A further validation principle was explicit provenance separation. The release distinguishes between source-grounded open-source rows and synthetic augmentation rows, and this distinction was preserved through record-level metadata. Synthetic rows were not treated as equivalent to benchmark-oriented source-grounded examples and were retained only for augmentation-aware training use. This separation improves interpretability and reduces the risk of unintentionally mixing evaluation material with training support data.

The released package should therefore be interpreted as a human-reviewed, gold-ready dataset resource rather than as a fully finalized gold-standard benchmark. Its main strengths are its multi-format release design, explicit provenance metadata, and review-aware structure. These features make the dataset immediately usable for exploratory analysis, dataset refinement, and controlled training use under provenance-aware conditions.

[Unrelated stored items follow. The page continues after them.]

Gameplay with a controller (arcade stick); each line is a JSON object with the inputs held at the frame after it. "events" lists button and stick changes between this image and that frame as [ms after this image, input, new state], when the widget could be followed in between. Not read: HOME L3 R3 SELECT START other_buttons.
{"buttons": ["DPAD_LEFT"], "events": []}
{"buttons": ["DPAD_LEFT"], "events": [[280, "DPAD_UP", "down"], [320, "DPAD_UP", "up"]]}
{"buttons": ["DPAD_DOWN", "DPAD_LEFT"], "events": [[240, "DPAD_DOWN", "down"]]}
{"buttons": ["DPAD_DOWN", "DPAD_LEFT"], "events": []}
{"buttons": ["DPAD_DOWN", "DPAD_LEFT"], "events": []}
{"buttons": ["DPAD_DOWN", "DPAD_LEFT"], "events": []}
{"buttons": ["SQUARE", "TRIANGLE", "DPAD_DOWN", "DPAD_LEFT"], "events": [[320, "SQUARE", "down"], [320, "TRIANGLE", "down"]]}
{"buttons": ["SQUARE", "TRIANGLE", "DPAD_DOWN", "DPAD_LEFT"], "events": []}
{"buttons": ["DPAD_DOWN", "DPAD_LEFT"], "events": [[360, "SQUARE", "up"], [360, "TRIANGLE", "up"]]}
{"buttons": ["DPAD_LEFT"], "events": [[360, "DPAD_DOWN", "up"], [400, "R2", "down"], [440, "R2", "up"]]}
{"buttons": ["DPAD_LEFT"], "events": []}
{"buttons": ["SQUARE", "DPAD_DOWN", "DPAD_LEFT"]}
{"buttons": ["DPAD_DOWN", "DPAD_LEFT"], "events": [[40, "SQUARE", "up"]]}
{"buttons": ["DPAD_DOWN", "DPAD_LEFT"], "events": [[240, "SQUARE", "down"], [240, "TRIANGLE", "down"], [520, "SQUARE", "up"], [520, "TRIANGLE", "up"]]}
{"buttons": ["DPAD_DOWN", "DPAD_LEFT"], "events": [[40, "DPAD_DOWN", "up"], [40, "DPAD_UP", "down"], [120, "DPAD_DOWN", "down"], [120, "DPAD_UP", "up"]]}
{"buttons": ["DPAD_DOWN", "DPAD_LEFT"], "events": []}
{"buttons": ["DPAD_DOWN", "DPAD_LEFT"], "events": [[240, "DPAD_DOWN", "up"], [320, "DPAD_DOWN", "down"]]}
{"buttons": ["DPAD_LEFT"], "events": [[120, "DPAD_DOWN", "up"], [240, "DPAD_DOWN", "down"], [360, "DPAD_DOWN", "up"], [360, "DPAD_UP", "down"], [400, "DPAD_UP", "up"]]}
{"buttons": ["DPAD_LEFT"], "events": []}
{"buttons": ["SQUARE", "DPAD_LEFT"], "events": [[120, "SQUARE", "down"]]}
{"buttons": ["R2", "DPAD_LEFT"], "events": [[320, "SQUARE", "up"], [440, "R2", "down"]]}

At the same time, several limitations should be noted. First, not all records have undergone exhaustive final manual span adjudication. This is especially relevant for label pairs with higher ambiguity potential, such as ORG vs BANK, ORG vs COURT, DOCNO vs TIN, and DOCNO vs CADASTRE. Second, the current release is class-imbalanced, with stronger coverage for higher-frequency classes such as PER, ORG, and LOC, and more limited coverage for lower-frequency classes such as BANK and COURT. Third, the package contains both source-grounded and synthetic material with different evidential status, which requires provenance-aware filtering depending on the intended use case.

For conservative benchmark-oriented evaluation, users should prioritize the most reliable source-grounded rows and apply additional manual verification where necessary. For training-oriented experiments, the augmented subset may also be used, provided that the inclusion of synthetic support is reported explicitly.

Ethical considerations

This work did not involve animal experiments or direct human-subject research. The dataset was compiled from publicly accessible and reusable Uzbek legal and quasi-legal textual materials, together with controlled synthetic augmentation used for training support in lower-frequency labels. No direct participant recruitment, intervention, or experimental data collection was conducted. Therefore, ethical approval and informed consent were not required.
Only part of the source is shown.